We would also advise that the incumbent, if any, in the office to be abolished be notified of such proceedings and afforded an opportunity to attend and be heard. See Tarrant County v. Ashmore, 635 S.W.2d 417, 422-23 (Tex.), cert. denied,459 U.S. 1038 (1982) (while officeholder's interest in office is not a "property" interest, it is a "recognizable" interest for purposes of due process requirements, such that he should be given notice of and an opportunity to be heard at proceeding to abolish the office).

Finally, we agree that abolishing the elective county office of public weigher is clearly a "change" in voting practice or procedure within the meaning of section 5 of the federal Voting Rights Act of 1965. Act of Aug. 6, 1965, Pub.L. No. 89-110, 1965 U.S. Code Cong. Admin. News (79 Stat.) 439 (now at42 U.S.C. § 1973c), such that the abolition of the office may only become effective upon the county's obtaining from the U.S. Justice Department a "preclearance" determination that the abolition of the office would not have the effect of abridging minority voting rights — or, alternatively, upon obtaining a declaratory judgment to that effect from the U.S. District Court for the District of Columbia. See 28 C.F.R. part 51 (procedures for submitting voting changes to Justice Department for preclearance).

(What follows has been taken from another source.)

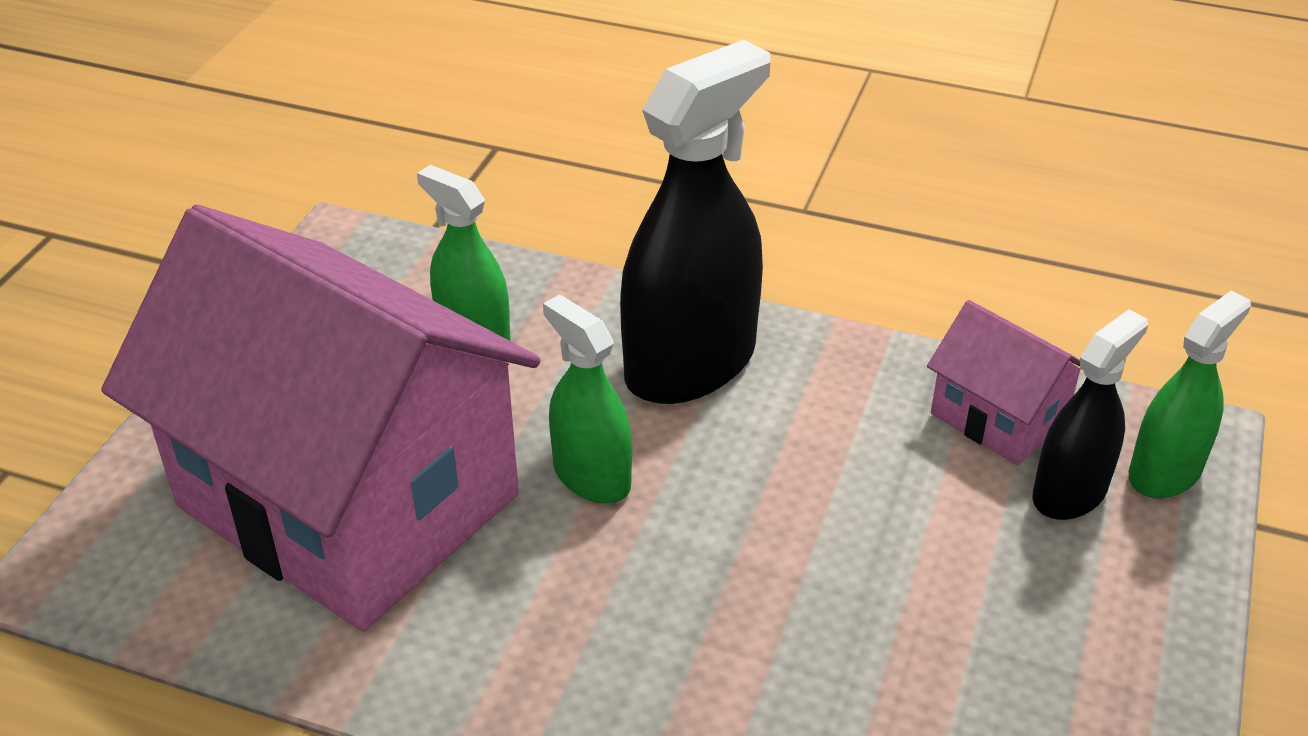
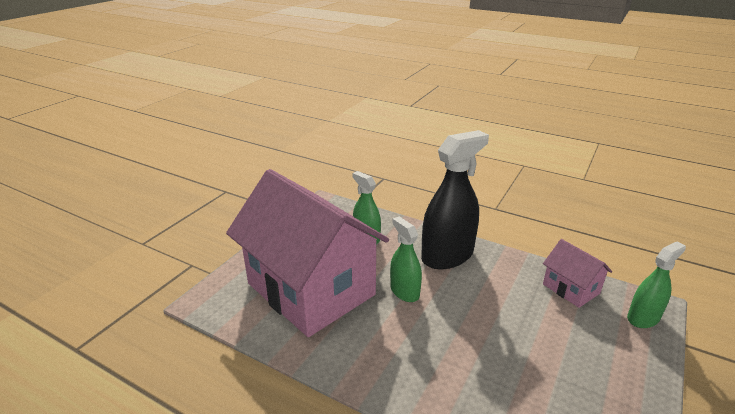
camera: 10 degrees right, 10 degrees down
black spray bottle [1033,309,1148,520] -> none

SUMMARY The Kerr County Commissioners Court has authority to abolish the elective office of Kerr County Public Weigher.

Very truly yours,

DAN MORALES Attorney General of Texas

WILL PRYOR First Assistant Attorney General

MARY KELLER Executive Assistant Attorney General

JUDGE ZOLLIE STEAKLEY (Ret.) Special Assistant Attorney General

RENEA HICKS Special Assistant Attorney General

MADELEINE B. JOHNSON Chair, Opinion Committee

Prepared by William Walker Assistant Attorney General

1 The chapter 135 provisions were codified later in the 1981 session as part of the Agriculture Code, which was also adopted during the 1981 session. See Acts 1981, 67th Leg., ch. 388, at 1012 (adoption of Agriculture Code); Acts 1981, 67th Leg., ch. 693, section 14, at 2592 (conforming provisions of chapter 135, supra, to Agriculture Code).